Basically, Caddy server is more likely to crap out before nailpit struggles to serve responses or it eats up all available resources.
Disclaimer#
Nailpit is intended to not be exposed to the public, only to bots/scrapers. Any link into the tarpit should be hidden to users, and the initial entry point for Nailpit is a disclaimer as well. This project is not responsible for misconfigured deployments or consequences relating to that. You are responsible for ensuring this is deployed correctly and employed against only agents that are ignoring widely used and accepted web standards such as robots.txt.
Minimum CPU Support#
For x86_64/amd64 processors, processors that at least qualify for x86-64-v3 level (so supporting AVX2), and for aarch64, processors from the A53 onwards (with NEON support, so Raspberry PI 3 B+). armv7 and RISCV64 are compiled without instruction optimisations.
How to use / deploy#
By default, nailpit won't work unless you provide at least some input data. In the directory you are running nailpit from, create an input directory and add a .txt file inside of it. Name it anything, whatever, like first.txt. In this file, add in content/text, the more the better, as this will train the markov chain on what to generate. So for example, add many paragraphs of lorem ipsum text to the file just to see it work. Once you have at least one txt input, nailpit will be able to run.
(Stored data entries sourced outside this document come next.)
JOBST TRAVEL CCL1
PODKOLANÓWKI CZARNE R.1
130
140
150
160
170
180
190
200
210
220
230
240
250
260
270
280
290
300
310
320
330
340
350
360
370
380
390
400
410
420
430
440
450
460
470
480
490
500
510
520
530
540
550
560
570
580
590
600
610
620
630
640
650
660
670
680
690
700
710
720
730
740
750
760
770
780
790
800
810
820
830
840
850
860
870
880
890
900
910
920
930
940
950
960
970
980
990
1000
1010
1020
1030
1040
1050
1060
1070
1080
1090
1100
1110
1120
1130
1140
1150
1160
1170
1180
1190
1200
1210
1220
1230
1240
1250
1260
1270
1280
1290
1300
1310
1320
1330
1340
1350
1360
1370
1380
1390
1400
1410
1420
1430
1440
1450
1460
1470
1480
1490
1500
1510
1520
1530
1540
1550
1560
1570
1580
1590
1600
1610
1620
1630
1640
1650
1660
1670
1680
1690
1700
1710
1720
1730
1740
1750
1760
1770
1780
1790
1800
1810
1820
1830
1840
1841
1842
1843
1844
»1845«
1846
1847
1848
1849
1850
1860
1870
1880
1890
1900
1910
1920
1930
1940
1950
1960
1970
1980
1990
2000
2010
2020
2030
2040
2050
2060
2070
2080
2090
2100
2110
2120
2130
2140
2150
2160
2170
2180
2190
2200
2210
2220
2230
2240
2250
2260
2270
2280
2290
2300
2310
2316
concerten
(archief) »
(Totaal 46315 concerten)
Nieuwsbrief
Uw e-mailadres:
Multiple .txt files will act as different markov chains, each one outputting differently structured text to the other, and each time a generated page is requested, these chains are selected at random to produce content for that request. So if you want more varied/randomised content, you want not just very large text files of pure text/content, but also many different files. Do keep in mind that the more content and files you use, the bigger the memory usage of the application, though this is kept in check with some memory optimisation techniques.
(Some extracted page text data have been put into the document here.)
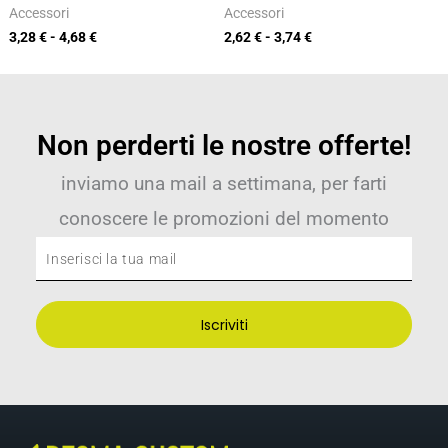
Accessori
Accessori
3,28
€
-
4,68
€
2,62
€
-
3,74
€
Non perderti le nostre offerte!
inviamo una mail a settimana, per farti
conoscere le promozioni del momento
Inserisci
la
tua
Iscriviti
mail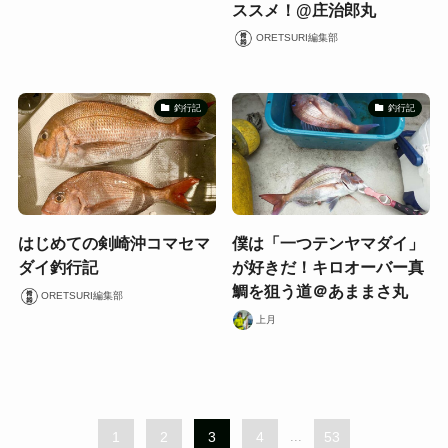
ススメ！@庄治郎丸
ORETSURI編集部
釣行記
釣行記
はじめての剣崎沖コマセマ
僕は「一つテンヤマダイ」
ダイ釣行記
が好きだ！キロオーバー真
鯛を狙う道＠あままさ丸
ORETSURI編集部
上月
1
2
3
4
...
53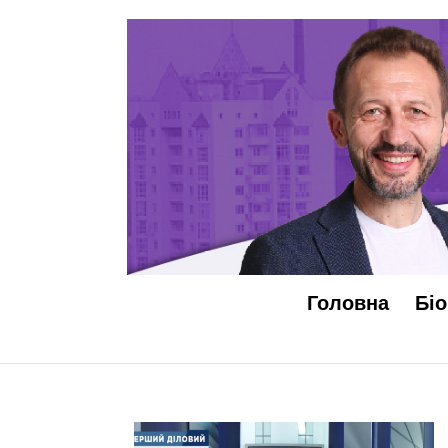
Головна
Біо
The input text files should be pure text. It should not be html or markdown or any other format, just text.
Docker#
The easiest way to run nailpit is to run it in a docker container. This makes it fairly easy to deploy and ensures its running environment is consistent. This does add a bit more overhead, but realistically, not enough to really matter.
If building the image directly from this repo, just use docker build . -t nailpit, or if cross-compiling to a different platform like a Raspberry Pi 5, run docker build --platform=linux/arm64 .. nailpit docker image supports linux/amd64, linux/arm64, linux/arm/v7 and linux/riscv64 platforms. Running the image then becomes the following (with two volumes provided for user overrides):
docker run -v ./configuration/:/app/configuration -v ./input/:/app/input -p 3001:3001/tcp nailpit:latest
The socket nailpit listens to can be overridden with -e NAILPIT_SOCKET=0.0.0.0:3001, and it expects the full ip:port string. There's three volumes to be configured, one for /app/configuration which is where the default config file lives and will be where your override config file will live, one for /app/input which is where the user's input files are located, and the last /app/templates for user provided template overrides.
Docker Compose#
nailpit images are available from docker hub via docker.io/sachymetsu/nailpit:latest. Right now, only the latest tag is provided, but these should be stable enough. Using nailpit with docker compose can be done with the following example configuration:
services:
nailpit:
container_name: nailpit
image: docker.io/sachymetsu/nailpit:latest
restart: unless-stopped
volumes:
- /home/user/nailpit/configuration:/app/configuration
- /home/user/nailpit/input:/app/input
- /home/user/nailpit/templates:/app/templates
network_mode: host
Images are currently provided for linux/amd64 and linux/arm64 platforms.
Configuration#
All of the configuration options are documented in the default config file found here. To create your own configuration, create a pit.toml file in the configuration folder and add just the configuration options you want to override.
How to contribute#
If you are interested in contributing to this project, check out the CONTRIBUTING document.
Code of Conduct#
If you are interested in contributing to this project, be sure to review the CODE OF CONDUCT.
License#
This project is licensed under AGPL 3.0.